How to make obesity drugs available to all
The medical sensation of the decade is a set of drugs that help people slim down. With weekly injections, people can drop 15% to more than 22% of their body weight on average, often 40, 50 pounds or more. No safe medicine or any other weight-loss strategy except surgery has been so effective. Given that nearly 42% of Americans are obese, and thus vulnerable to diabetes, heart disease, stroke and various kinds of cancer, Wegovy, Zepbound and other so-called GLP-1 agonists come as a breakthrough. They offer a way to vastly improve public health — not to mention quality of life among people who struggle to lose weight.
Surely health insurers, including employers and Medicare, can find a way to pay for these extraordinary drugs. If they don’t, only wealthy people will benefit — while poorer Americans are more prone to obesity. And the opportunity to bring a large share of the population back to good health will largely be lost.
Doing this without drastically inflating the price of U.S. health care and straining public budgets will be hard. The monthly cost for the drugs is upward of $1,000. (Zepbound is $1,060 and Wegovy $1,350.) If Medicare’s drug-coverage program, Part D, were to cover Wegovy at the list price for all obese beneficiaries, it would cost more than the entire Part D budget — and more than the total amount of excess health care spending on obese Americans of all ages (estimated to be $260 billion in 2016), according to an analysis in the New England Journal of Medicine.
The drugs stand to be alarmingly expensive for private insurers, too. If more than a tiny fraction of the people they cover use the drugs, the cost will drive up premiums for everyone. The injections are meant to be taken in perpetuity — people who quit see much of the weight return — which could translate into an enormous addition to America’s already world-beating health care costs, yet more and more employers are covering them, as most Americans want them to do.

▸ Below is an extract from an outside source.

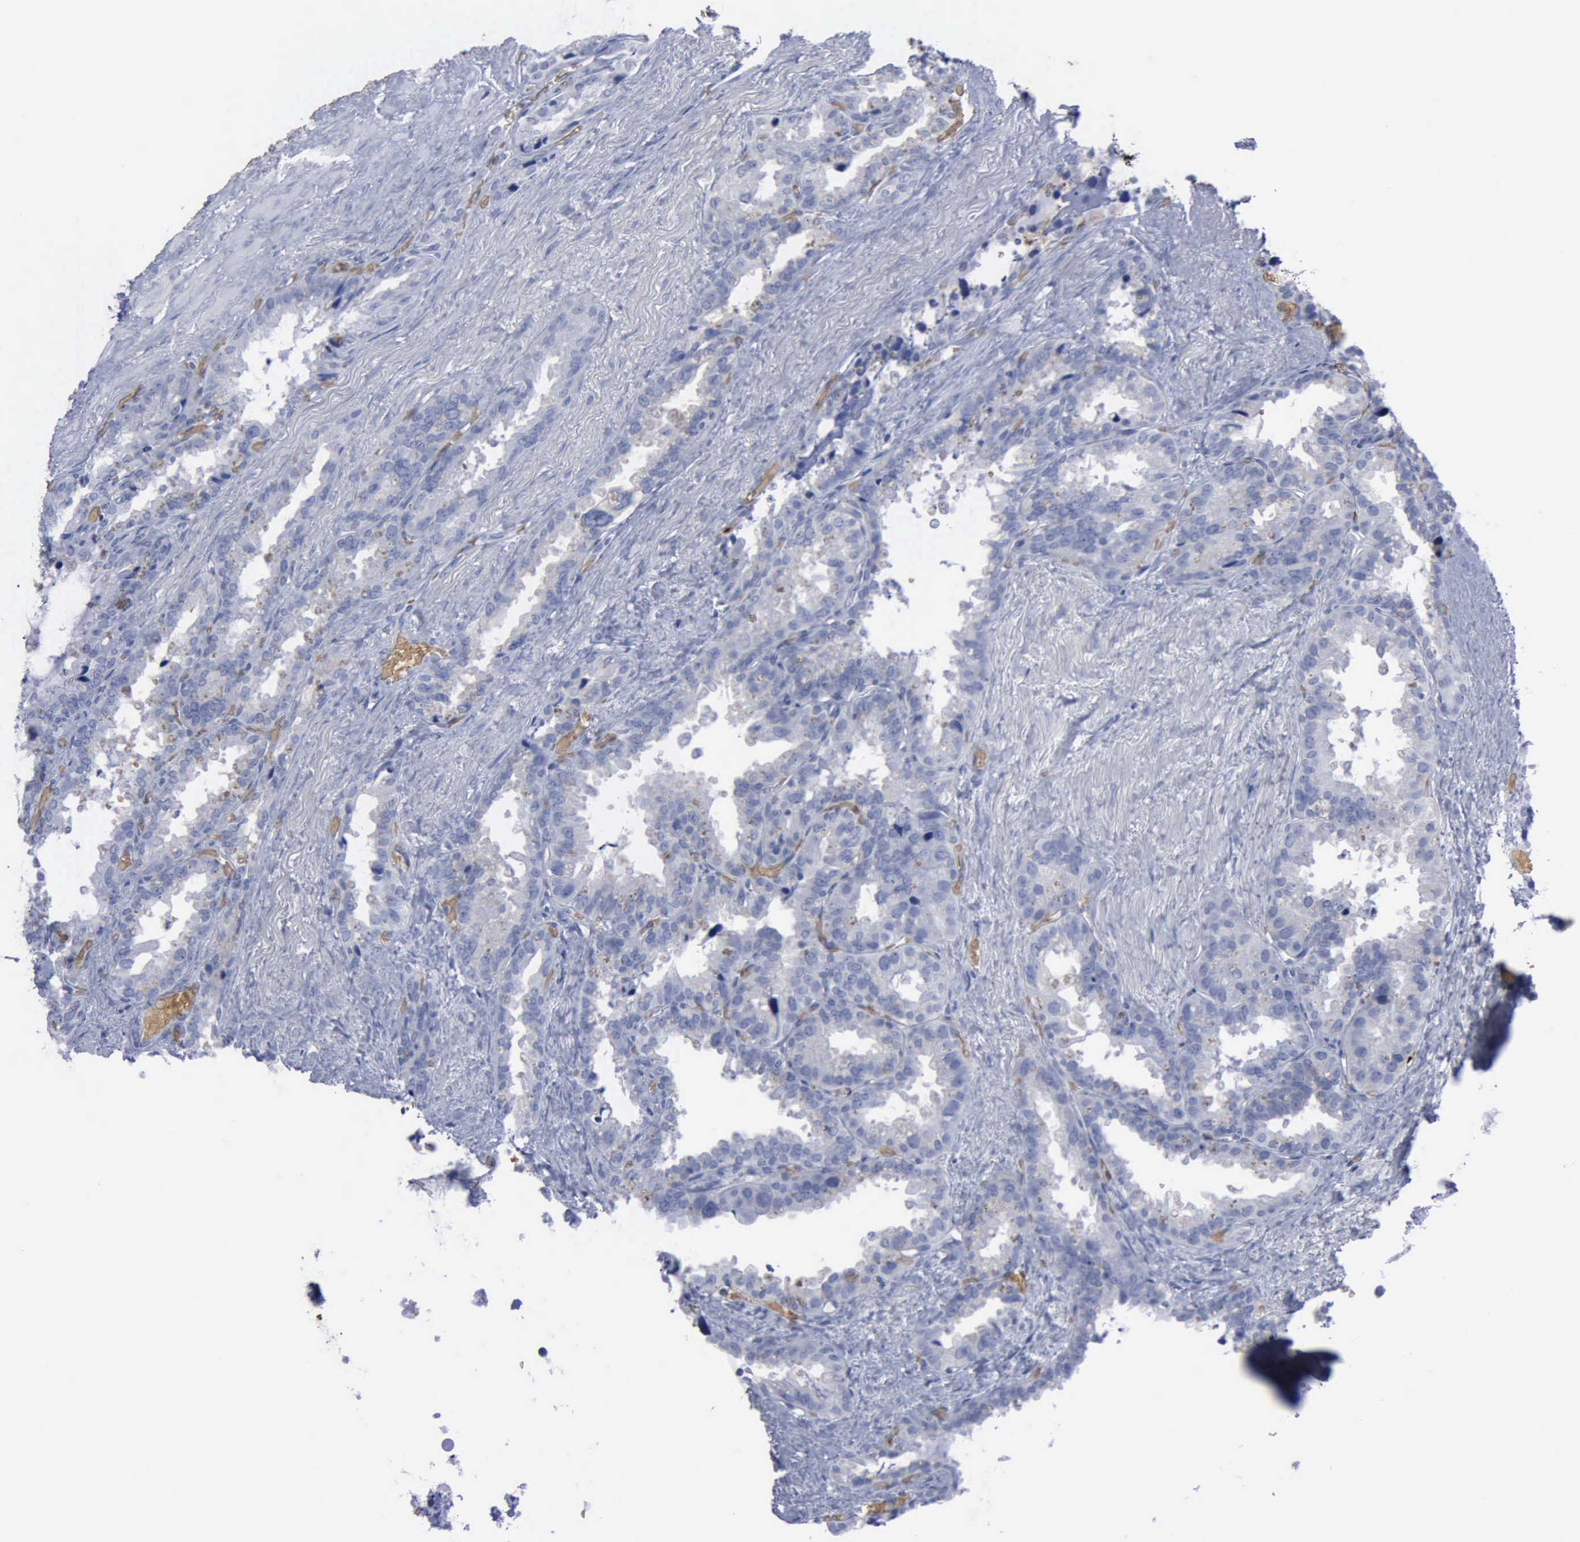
{"staining": {"intensity": "negative", "quantity": "none", "location": "none"}, "tissue": "seminal vesicle", "cell_type": "Glandular cells", "image_type": "normal", "snomed": [{"axis": "morphology", "description": "Normal tissue, NOS"}, {"axis": "topography", "description": "Prostate"}, {"axis": "topography", "description": "Seminal veicle"}], "caption": "Benign seminal vesicle was stained to show a protein in brown. There is no significant expression in glandular cells. (Immunohistochemistry, brightfield microscopy, high magnification).", "gene": "TGFB1", "patient": {"sex": "male", "age": 63}}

Limiting demand would be a daunting challenge because almost half of the U.S. population meets the Food and Drug Administration criteria for taking them: They have either a body mass index of at least 30 (obesity) or a BMI of 27 (overweight) and at least one weight-related ailment (diabetes, high blood pressure or high cholesterol, for example). Not everyone who qualifies will want the drugs, of course, and many who start taking them will quit. A recent study found that 68% of patients stop within a year of starting. Presumably, this is at least in part because of unpleasant gastrointestinal side effects. But demand is already so high that the drugmakers are having trouble keeping up.